Problem
An urn contains n balls numbered 1, 2, 4, 8, ..., 2^(n-1) where n > 1. If a person selects 2 balls without replacement, what is the expected value of the sum of the two balls?
Solution
I have solved the case where you select 2 balls with replacement and got the answer: (2/n)(2^n - 1) (I took the sum of 2^(i-1) from i to n and multiplied it by the probability 1/n and 2 for the two balls). I am having difficulty with this version of the problem (no replacement).
For the first ball, the EV will simply be (1/n)(2^n - 1). However, what about the second ball? You could draw the lowest valued ball (1) -- wouldn't that effect the 2nd ball's EV?
Looking for guidance/tips, thanks.
Hint:
Let $B_1$ denote the number on the first ball and $B_2$ the number on the second ball.
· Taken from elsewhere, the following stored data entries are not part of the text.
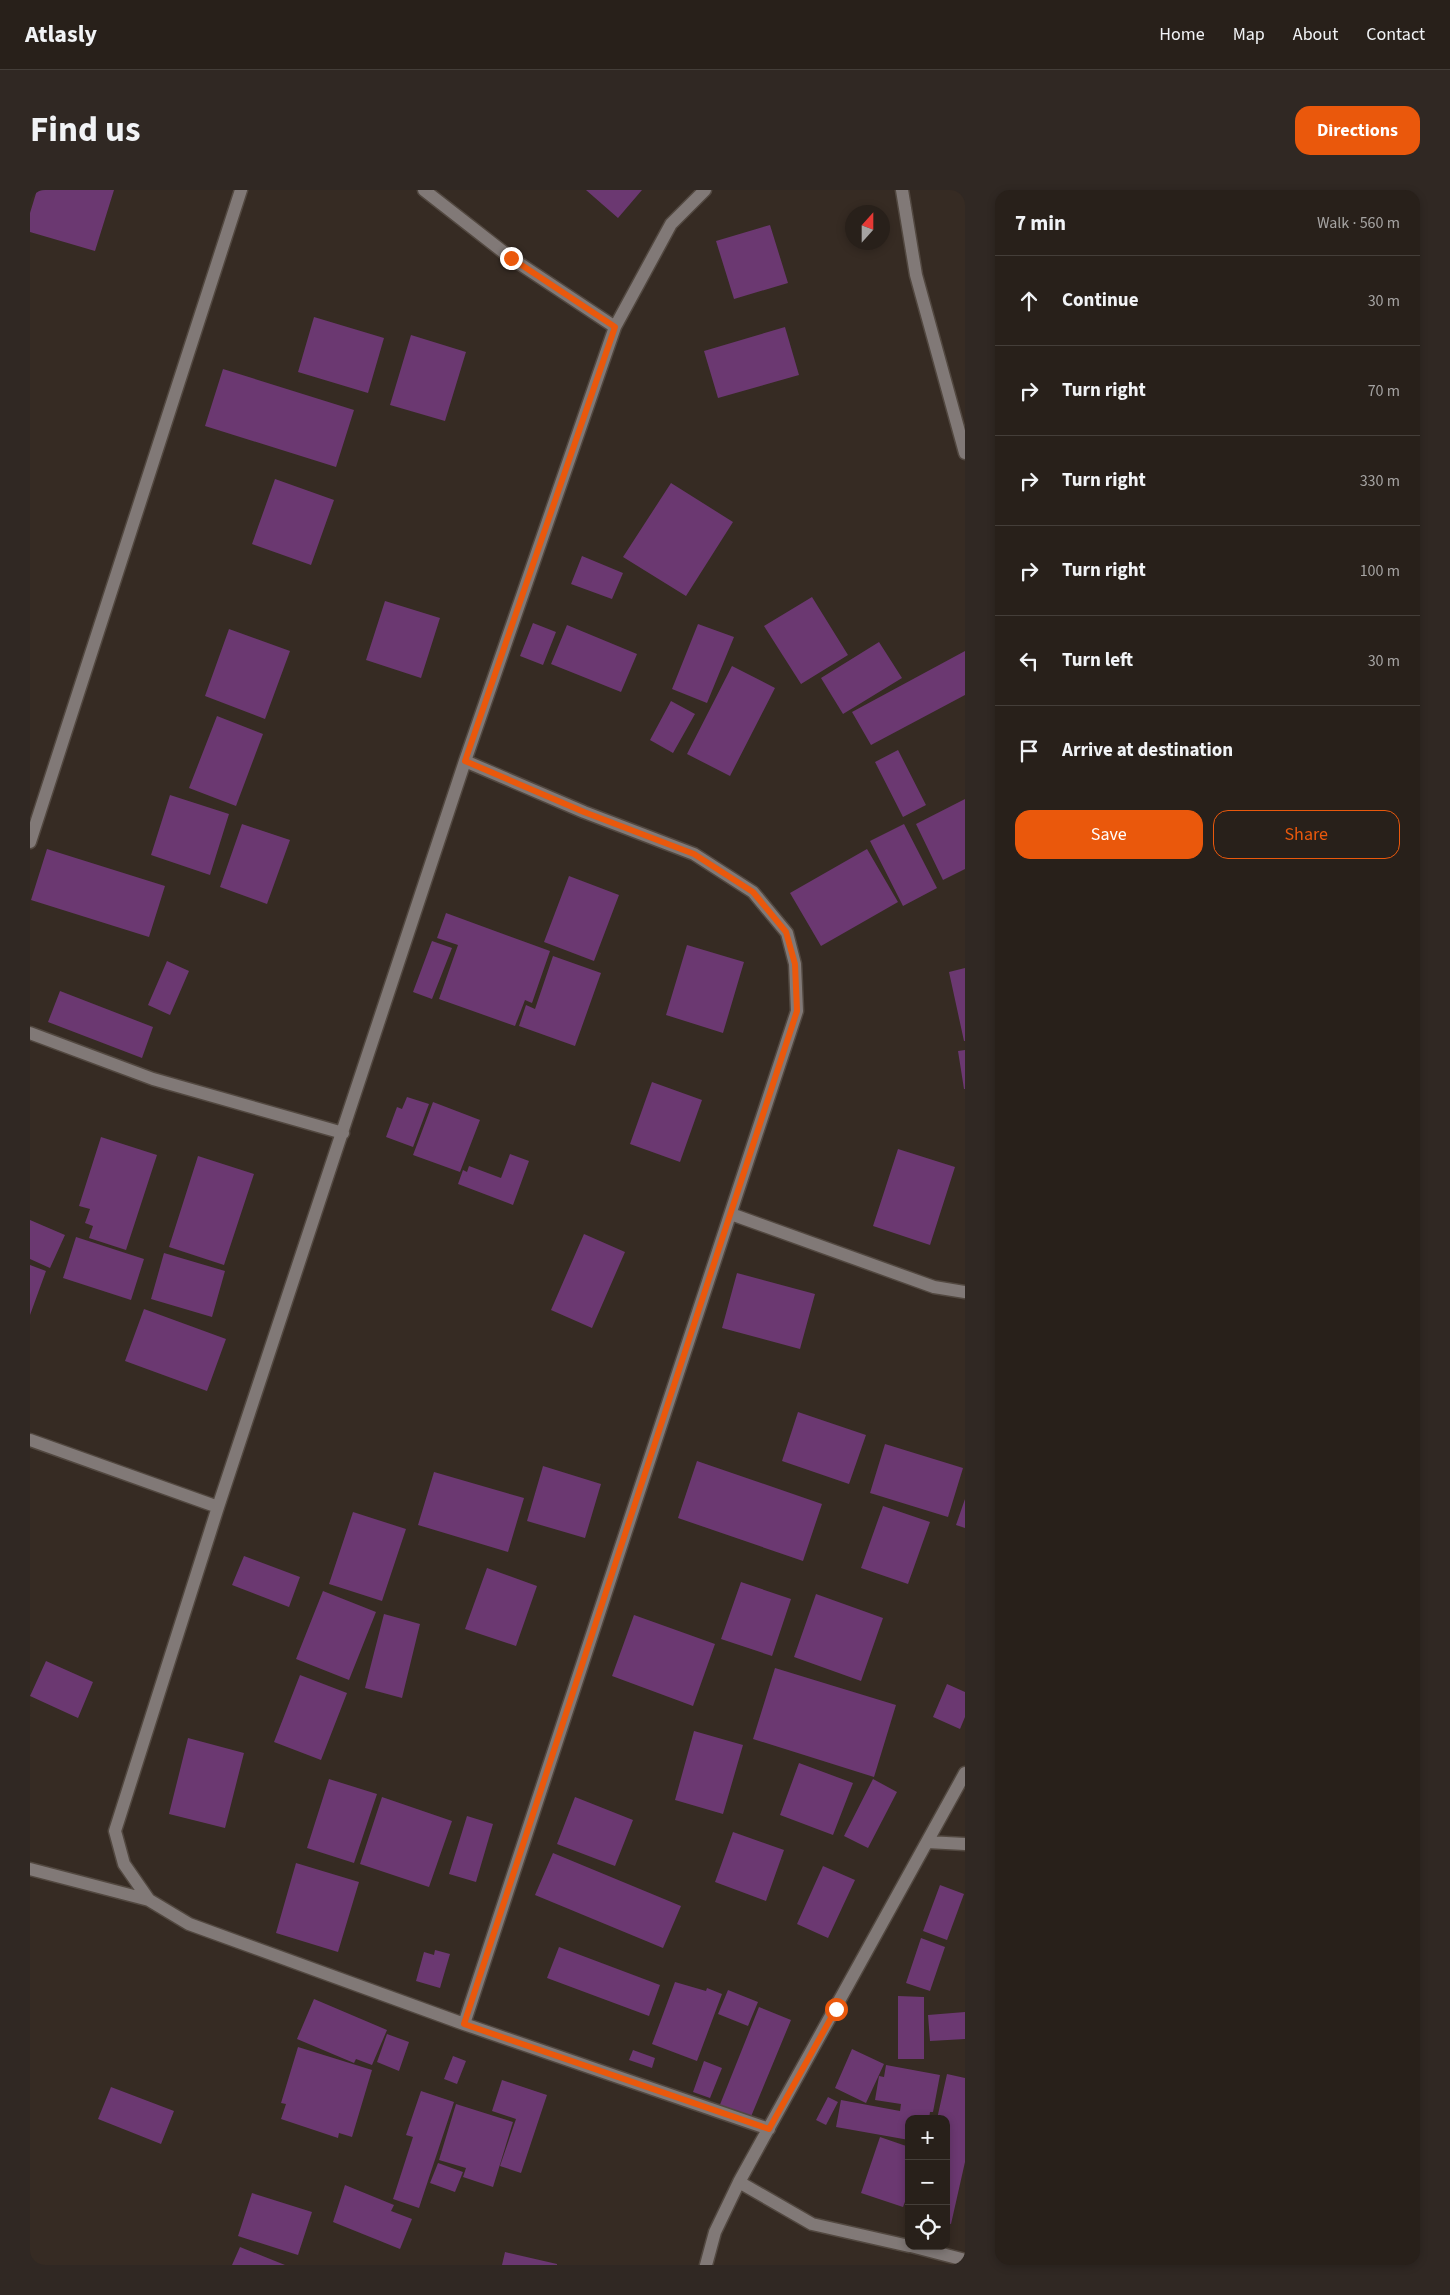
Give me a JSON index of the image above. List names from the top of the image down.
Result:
{
  "north": "top",
  "page": {
    "header": "Atlasly",
    "nav": [
      "Home",
      "Map",
      "About",
      "Contact"
    ],
    "title": "Find us",
    "buttons": [
      "Directions",
      ["Save", "Share"]
    ],
    "heading": ["7 min", "Walk · 560 m"],
    "list": [
      ["Continue", "30 m"],
      ["Turn right", "70 m"],
      ["Turn right", "330 m"],
      ["Turn right", "100 m"],
      ["Turn left", "30 m"],
      "Arrive at destination"
    ],
    "map_buttons": ["+", "−"]
  }
}
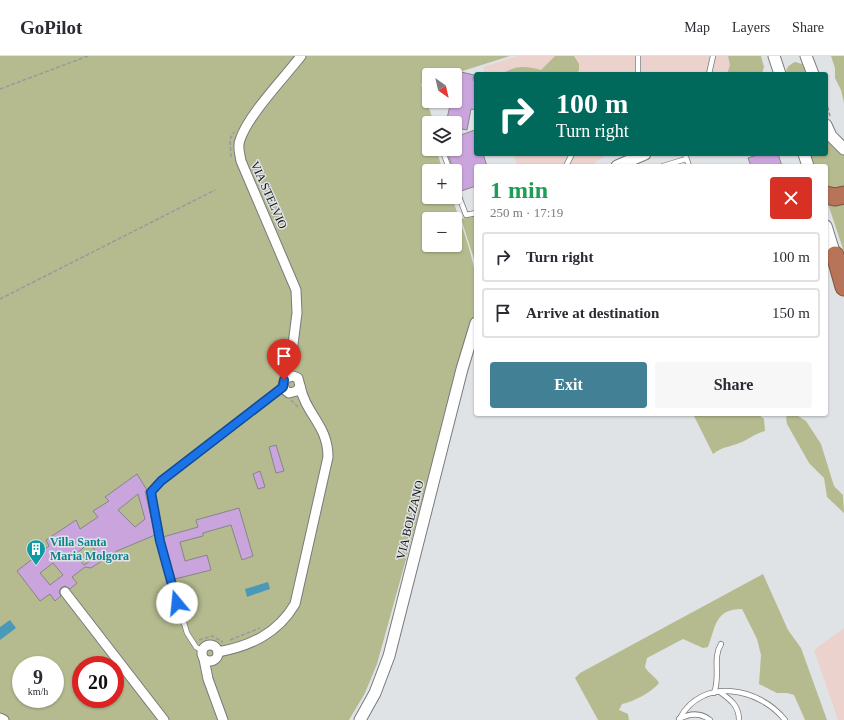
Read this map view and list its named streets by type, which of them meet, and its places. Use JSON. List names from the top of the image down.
{
  "streets": {
    "street": ["VIA STELVIO", "VIA BOLZANO"]
  },
  "places": {
    "building": ["Villa Santa Maria Molgora"]
  },
  "north": "bottom right",
  "page": {
    "header": "GoPilot",
    "nav": ["Map", "Layers", "Share"],
    "map_buttons": ["+", "−"],
    "turn": ["100 m", "Turn right"],
    "heading": ["1 min", "250 m · 17:19"],
    "list": [
      {
        "name": "Turn right",
        "value": "100 m"
      },
      {
        "name": "Arrive at destination",
        "value": "150 m"
      }
    ],
    "buttons": ["Exit", "Share"],
    "speed": "9 km/h",
    "limit": "20"
  }
}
Then in both cases (with and without replacement) $B_1$ and $B_2$ have equal distribution so that $\mathbb EB_1=\mathbb EB_2$ hence by linearity of expectation: $$\mathbb E(B_1+B_2)=\mathbb EB_1+\mathbb EB_2=2\mathbb EB_1$$
The difference between the cases is that $B_1$ and $B_2$ are independent by replacement and are not independent in the other case.